Getting divorced is a hard thing to do. But sometimes it’s necessary. After all, you’re meant to have a good life and be happy. At times parting ways is the only solution – especially if you’ve been in an abusive relationship.
I’m now in a place where I’m the happiest I’ve ever been. I have a good relationship with my ex-husband and my kids are extremely happy, but it hasn’t always been this way.
I 100% believe that if I had not gotten a divorce I’d still be deeply depressed which would’ve had a huge negative impact on my kids.
However, the transition from having a partner to being completely on your own should not be underestimated. It’s hard. The good news is that with time, it gets easier.
Here are the top seven problems you’ll face as a new single mother. Beware.
# 1) Dealing with Crazy Emotions
The emotions are the worst. Self-doubt. Loneliness. Depression.
At first everything is crazy. You’re not sure whether you made the right decision or not. “Is this the best thing for my kids?” That’s what ran in my head over and over.
When you get in a depressed state it’s easy for you to doubt your decisions. But you obviously made these decisions for a reason. Don’t think of only the good times you had with your ex – think of the overall picture of your relationship.

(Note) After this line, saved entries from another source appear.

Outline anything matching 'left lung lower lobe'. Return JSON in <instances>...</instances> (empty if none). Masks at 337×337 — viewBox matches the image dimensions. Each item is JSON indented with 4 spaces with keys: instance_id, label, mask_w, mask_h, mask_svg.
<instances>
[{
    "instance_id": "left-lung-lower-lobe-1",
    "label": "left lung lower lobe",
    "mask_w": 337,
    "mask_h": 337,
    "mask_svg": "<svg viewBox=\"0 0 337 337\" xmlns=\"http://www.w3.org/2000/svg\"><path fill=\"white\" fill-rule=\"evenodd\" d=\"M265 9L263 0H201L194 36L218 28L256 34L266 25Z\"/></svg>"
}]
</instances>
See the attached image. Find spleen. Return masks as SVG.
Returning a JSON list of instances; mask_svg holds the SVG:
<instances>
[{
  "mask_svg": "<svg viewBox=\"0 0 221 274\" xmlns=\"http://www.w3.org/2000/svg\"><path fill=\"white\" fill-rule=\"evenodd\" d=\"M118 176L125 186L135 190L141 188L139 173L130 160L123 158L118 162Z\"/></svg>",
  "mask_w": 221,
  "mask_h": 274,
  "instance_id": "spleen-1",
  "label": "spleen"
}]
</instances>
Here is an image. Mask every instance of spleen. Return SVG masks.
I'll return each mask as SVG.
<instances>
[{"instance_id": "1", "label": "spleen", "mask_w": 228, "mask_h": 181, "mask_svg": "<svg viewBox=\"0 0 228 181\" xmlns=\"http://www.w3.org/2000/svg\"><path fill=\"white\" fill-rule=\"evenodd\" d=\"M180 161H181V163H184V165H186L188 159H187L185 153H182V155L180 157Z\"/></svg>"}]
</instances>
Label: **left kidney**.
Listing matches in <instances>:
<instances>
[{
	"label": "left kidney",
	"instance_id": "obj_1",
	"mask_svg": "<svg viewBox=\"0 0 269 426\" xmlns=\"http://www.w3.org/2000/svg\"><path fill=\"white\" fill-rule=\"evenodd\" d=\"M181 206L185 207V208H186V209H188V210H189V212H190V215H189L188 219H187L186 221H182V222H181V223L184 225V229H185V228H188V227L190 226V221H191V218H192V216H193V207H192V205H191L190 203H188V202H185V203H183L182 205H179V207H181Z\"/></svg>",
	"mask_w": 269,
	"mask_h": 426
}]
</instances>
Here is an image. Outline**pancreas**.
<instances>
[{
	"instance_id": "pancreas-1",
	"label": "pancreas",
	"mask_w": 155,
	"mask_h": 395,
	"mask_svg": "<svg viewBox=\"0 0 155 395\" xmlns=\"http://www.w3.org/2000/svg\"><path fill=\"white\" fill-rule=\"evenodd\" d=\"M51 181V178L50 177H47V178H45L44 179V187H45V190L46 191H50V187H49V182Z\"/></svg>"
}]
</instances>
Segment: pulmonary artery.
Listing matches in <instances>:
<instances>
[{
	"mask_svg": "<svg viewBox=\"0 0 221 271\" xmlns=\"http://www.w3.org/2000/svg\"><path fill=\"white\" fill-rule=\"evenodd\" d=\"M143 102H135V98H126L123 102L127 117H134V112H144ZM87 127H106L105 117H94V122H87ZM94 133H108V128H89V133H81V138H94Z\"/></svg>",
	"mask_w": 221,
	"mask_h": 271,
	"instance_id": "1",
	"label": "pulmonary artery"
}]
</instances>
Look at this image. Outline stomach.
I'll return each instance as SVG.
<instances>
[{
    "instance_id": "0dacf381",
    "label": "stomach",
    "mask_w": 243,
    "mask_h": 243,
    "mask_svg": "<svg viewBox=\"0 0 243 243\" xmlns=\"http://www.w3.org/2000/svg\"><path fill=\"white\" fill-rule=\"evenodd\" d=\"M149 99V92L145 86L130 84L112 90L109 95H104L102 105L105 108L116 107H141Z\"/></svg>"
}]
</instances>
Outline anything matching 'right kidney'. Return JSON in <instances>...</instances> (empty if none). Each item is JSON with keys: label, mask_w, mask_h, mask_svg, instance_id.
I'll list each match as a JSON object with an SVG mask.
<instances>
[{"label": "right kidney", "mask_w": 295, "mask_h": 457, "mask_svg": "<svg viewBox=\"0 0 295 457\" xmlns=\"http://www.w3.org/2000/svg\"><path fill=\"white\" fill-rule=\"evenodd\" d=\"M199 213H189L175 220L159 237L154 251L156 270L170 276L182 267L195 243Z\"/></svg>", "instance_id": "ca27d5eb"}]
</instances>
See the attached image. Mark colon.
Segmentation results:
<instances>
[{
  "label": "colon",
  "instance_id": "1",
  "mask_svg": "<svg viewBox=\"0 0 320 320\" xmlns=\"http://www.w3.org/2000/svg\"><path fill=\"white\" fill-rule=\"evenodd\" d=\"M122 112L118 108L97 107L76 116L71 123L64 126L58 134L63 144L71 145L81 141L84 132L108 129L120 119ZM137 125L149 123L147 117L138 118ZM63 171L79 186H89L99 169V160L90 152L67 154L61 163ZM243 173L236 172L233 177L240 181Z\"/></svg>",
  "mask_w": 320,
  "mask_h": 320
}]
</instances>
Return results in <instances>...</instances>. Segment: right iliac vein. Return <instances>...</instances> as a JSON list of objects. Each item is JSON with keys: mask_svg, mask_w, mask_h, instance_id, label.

It’s crucial to have a good support team for the first several months.
# 2) A Lack of Support
If you don’t have a support team things are going to be a lot harder.
I was very grateful that I had my Dad, his girlfriend, and my little brother. To be honest I’m especially grateful I had my youngest brother to help.
My brother and I hung out every weekend that the girls went to their Dads and I couldn’t have been more grateful. He also helped me with the girls and accompanied us to the grocery store or wherever else we had to go.
I don’t know if I’d been able to stay strong without him. (I need to tell him this, huh?)
If you don’t have that support team behind you things are going to get hard. I know many people are against divorce and may not understand and support your decision.
If this is the case you need to seek support elsewhere. Join a single mom forum, find a friend online, email me – just find someone you can talk to.
# 3) Not Making Ends Meet
Running low in the finance department is a common theme for single mothers. Heck, when I got divorced I was working two day jobs and trying to build an online business.
I was tired. I was cranky. But at the time there was no other way.
I knew I needed to build an emergency fund and find a place for my kids and me to stay.
I worked two jobs while saving as much of my extra money as possible and then bought a trailer.
And if you really can’t make ends meet go apply for government assistance. There’s no shame in it and don’t let anyone else make you feel otherwise. Do what you gotta do. Period.
# 4) Not Receiving Child Support
While I have no personal experience with this (I didn’t ask for child support because ex and I made close to the same amount of money) I know many woman who are supposed to receive child support but don’t.
My advice is to plan your budget without even thinking about getting child support. You shouldn’t be depending on an income source that may or may not come. You’ll only set yourself up for failure.
**I’m not saying don’t apply for child support. I’m just implying that you shouldn’t depend on it if you know that the father of your kids is unreliable.
# 5) Dealing with a Deadbeat Dad
If you’re not receiving the child support you’re supposed to get my guess is you’re dealing with a dead beat dad. I sympathize for you because I know too many of this type.
If the father of your kids is not stepping up to the plate, stop depending on him. Of course, your kids need to spend time with their Dad and you should let them do so. But if you can’t count on his word then lower your expectations. Don’t let him be the source of your stress. (Or try not to anyways.)
# 6) Being Overworked
If you read the not making ends meet section then it’s clear that you, as a single mom, are going to have to work a hell of a lot harder than those with supportive spouses.
It’s a big shock at first. But if you put in the work you can get around this by creating your own opportunities.
#7) Missing Your Kids Like Crazy
The hardest part for me in all of this is just how much I miss my kids when they’re at their Dads. I constantly wonder what they’re doing, if they’re behaving, and hoping they aren’t put in any bad situations.
But it’s out of my control.
When I first got divorced I kept my kids the majority of the time. Then my ex-husband and I worked out a shared parenting agreement, which I believe is truly the best thing for my children. The hard part, is sometimes I don’t know what to do without them.
While this has gotten easier over the past couple of years I don’t think the worry will ever completely go away.
Those are the seven biggest single mom problems. Some of them you’ll have the ability to change while others are completely out of your control.
Do the best you can and focus on what’s in your power. It takes some time to get used to but after a while you’ll figure everything out.
What was your biggest challenge as a new single mom?